_Text under study_
# # # # #

There are individuals who thrive on living dangerously, and in the case of these homes, it’s a literal experience. Imagine waking up every day with a sense of fear for your life!
Some of these houses were designed as architectural marvels that engineers initially thought were impossible to construct, while others were built right on the edge of cliffs towering a thousand feet high. Regardless of the reasons, the people behind these peculiar and risky houses clearly seek the thrill of adrenaline in their lives!
Check out this list to see the most dangerous houses in all the world! Some are scary, some are quirky, and all of them are unique!
Katskhi Pillar, Georgia
The Katskhi pillar is a tall natural limestone monolith, standing at 130 feet, near the town of Chiatura in Georgia. At its top sits a structure that was constructed by a hermit during the 9th or 10th century. Today, it is occupied by a Georgian Orthodox monk named Maksim Qavtaradze. Qavtaradze only descends from the pillar twice a week to visit the monastery below and gather food. To do this, he must scale down the rock wall using a ladder.
Lake Kivu, Central Africa
Lake Kivu, situated on the border between the Democratic Republic of the Congo and Rwanda, is a picturesque home to approximately 2 million people. However, beneath its beautiful surface lies a potential danger. Lake Kivu is one of three lakes globally known for limnic eruptions, a rare natural disaster where carbon dioxide erupts from deep lake water. This can create a deadly gas cloud capable of killing all living things within miles. Furthermore, scientists remain uncertain about the trigger for a potential limnic eruption in Lake Kivu. Building a house there comes with significant risks and should be approached with caution.

# # # # #

_Required work_
1. In the text on the world's most dangerous houses, how tall is the Katskhi pillar?
2. In the dangerous houses text, swap "cliffs" for "mountains" in everything from "There are individuals" down to "in their lives!".
3. Carry on the piece about the world's most dangerous houses from the point where it stops.

_Available data_
# # # # #

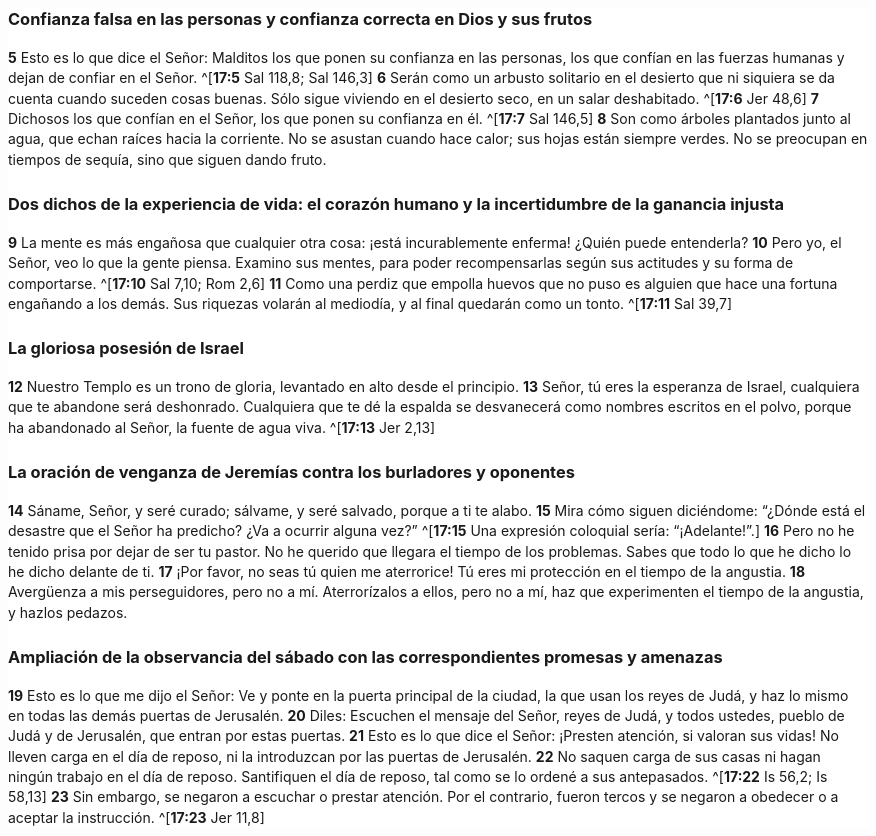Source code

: ### Confianza falsa en las personas y confianza correcta en Dios y sus frutos
**5** Esto es lo que dice el Señor: Malditos los que ponen su confianza en las personas, los que confían en las fuerzas humanas y dejan de confiar en el Señor. ^[**17:5** Sal 118,8; Sal 146,3] **6** Serán como un arbusto solitario en el desierto que ni siquiera se da cuenta cuando suceden cosas buenas. Sólo sigue viviendo en el desierto seco, en un salar deshabitado. ^[**17:6** Jer 48,6] **7** Dichosos los que confían en el Señor, los que ponen su confianza en él. ^[**17:7** Sal 146,5] **8** Son como árboles plantados junto al agua, que echan raíces hacia la corriente. No se asustan cuando hace calor; sus hojas están siempre verdes. No se preocupan en tiempos de sequía, sino que siguen dando fruto. 
  

### Dos dichos de la experiencia de vida: el corazón humano y la incertidumbre de la ganancia injusta
**9** La mente es más engañosa que cualquier otra cosa: ¡está incurablemente enferma! ¿Quién puede entenderla? **10** Pero yo, el Señor, veo lo que la gente piensa. Examino sus mentes, para poder recompensarlas según sus actitudes y su forma de comportarse. ^[**17:10** Sal 7,10; Rom 2,6] **11** Como una perdiz que empolla huevos que no puso es alguien que hace una fortuna engañando a los demás. Sus riquezas volarán al mediodía, y al final quedarán como un tonto. ^[**17:11** Sal 39,7] 
 

### La gloriosa posesión de Israel
**12** Nuestro Templo es un trono de gloria, levantado en alto desde el principio. **13** Señor, tú eres la esperanza de Israel, cualquiera que te abandone será deshonrado. Cualquiera que te dé la espalda se desvanecerá como nombres escritos en el polvo, porque ha abandonado al Señor, la fuente de agua viva. ^[**17:13** Jer 2,13] 


### La oración de venganza de Jeremías contra los burladores y oponentes
**14** Sáname, Señor, y seré curado; sálvame, y seré salvado, porque a ti te alabo. **15** Mira cómo siguen diciéndome: “¿Dónde está el desastre que el Señor ha predicho? ¿Va a ocurrir alguna vez?” ^[**17:15** Una expresión coloquial sería: “¡Adelante!”.] **16** Pero no he tenido prisa por dejar de ser tu pastor. No he querido que llegara el tiempo de los problemas. Sabes que todo lo que he dicho lo he dicho delante de ti. **17** ¡Por favor, no seas tú quien me aterrorice! Tú eres mi protección en el tiempo de la angustia. **18** Avergüenza a mis perseguidores, pero no a mí. Aterrorízalos a ellos, pero no a mí, haz que experimenten el tiempo de la angustia, y hazlos pedazos. 


### Ampliación de la observancia del sábado con las correspondientes promesas y amenazas
**19** Esto es lo que me dijo el Señor: Ve y ponte en la puerta principal de la ciudad, la que usan los reyes de Judá, y haz lo mismo en todas las demás puertas de Jerusalén. **20** Diles: Escuchen el mensaje del Señor, reyes de Judá, y todos ustedes, pueblo de Judá y de Jerusalén, que entran por estas puertas. **21** Esto es lo que dice el Señor: ¡Presten atención, si valoran sus vidas! No lleven carga en el día de reposo, ni la introduzcan por las puertas de Jerusalén. **22** No saquen carga de sus casas ni hagan ningún trabajo en el día de reposo. Santifiquen el día de reposo, tal como se lo ordené a sus antepasados. ^[**17:22** Is 56,2; Is 58,13] **23** Sin embargo, se negaron a escuchar o prestar atención. Por el contrario, fueron tercos y se negaron a obedecer o a aceptar la instrucción. ^[**17:23** Jer 11,8]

# # # # #

_Your responses_
1. 130 feet

2.
There are individuals who thrive on living dangerously, and in the case of these homes, it’s a literal experience. Imagine waking up every day with a sense of fear for your life!
Some of these houses were designed as architectural marvels that engineers initially thought were impossible to construct, while others were built right on the edge of mountains towering a thousand feet high. Regardless of the reasons, the people behind these peculiar and risky houses clearly seek the thrill of adrenaline in their lives!

3.
WoZoCo Apartments, Netherlands
Imagine living in an apartment that extends outward from the rest of the building. That’s the case for residents of the WoZoCo Apartments in Amsterdam. These apartments were designed in a creative way to comply with building codes while fulfilling the client’s unique request. Although the protruding units are securely attached to the building, it can be quite nerve-wracking to stand underneath them!
This bizarre-looking structure is known as Takasugi-an, a teahouse in Nagano, Japan built out of cut-down trees jammed into the ground. To get up to the teahouse, guests must climb up one rickety ladder, remove their shoes, then climb up a second rickety ladder. Inside the teahouse is cozy and quaint, but fair warning: the structure may sway back and forth in the wind. Apparently whoever built the structure had a sense of humor, because “Takasugi-an” means “too high” in Japanese.
Sutyagin House, Russia
Beginning in 1992, the Sutyagin House was constructed over the course of 15 years by Nikolai Petrovich Sutyagin, a crime lord in Arkhangelsk, Russia. Originally the house was supposed to be just three stories, but the Sutyagin family kept adding floors until they got to 13 (without any sort of building permit or real plans, mind you), rendering it the tallest wooden house in the world. In 2008, the city authorities declared the structure a fire hazard, and it was taken down. But let’s be honest here – it’s probably better that way.
Phoenix House, Hawaii
If you’ve ever wanted to sleep underneath an active Hawaiian volcano, you’re in luck because the Phoenix House is available on Airbnb! The Phoenix House is located just outside of the danger zone of Kilauea on Hawaii’s Big Island – meaning that lava flows very close by during an eruption. Not to mention, Kilauea is currently one of the most active volcanoes in the world, so you’re pretty much guaranteed to see some action should you choose to vacation there!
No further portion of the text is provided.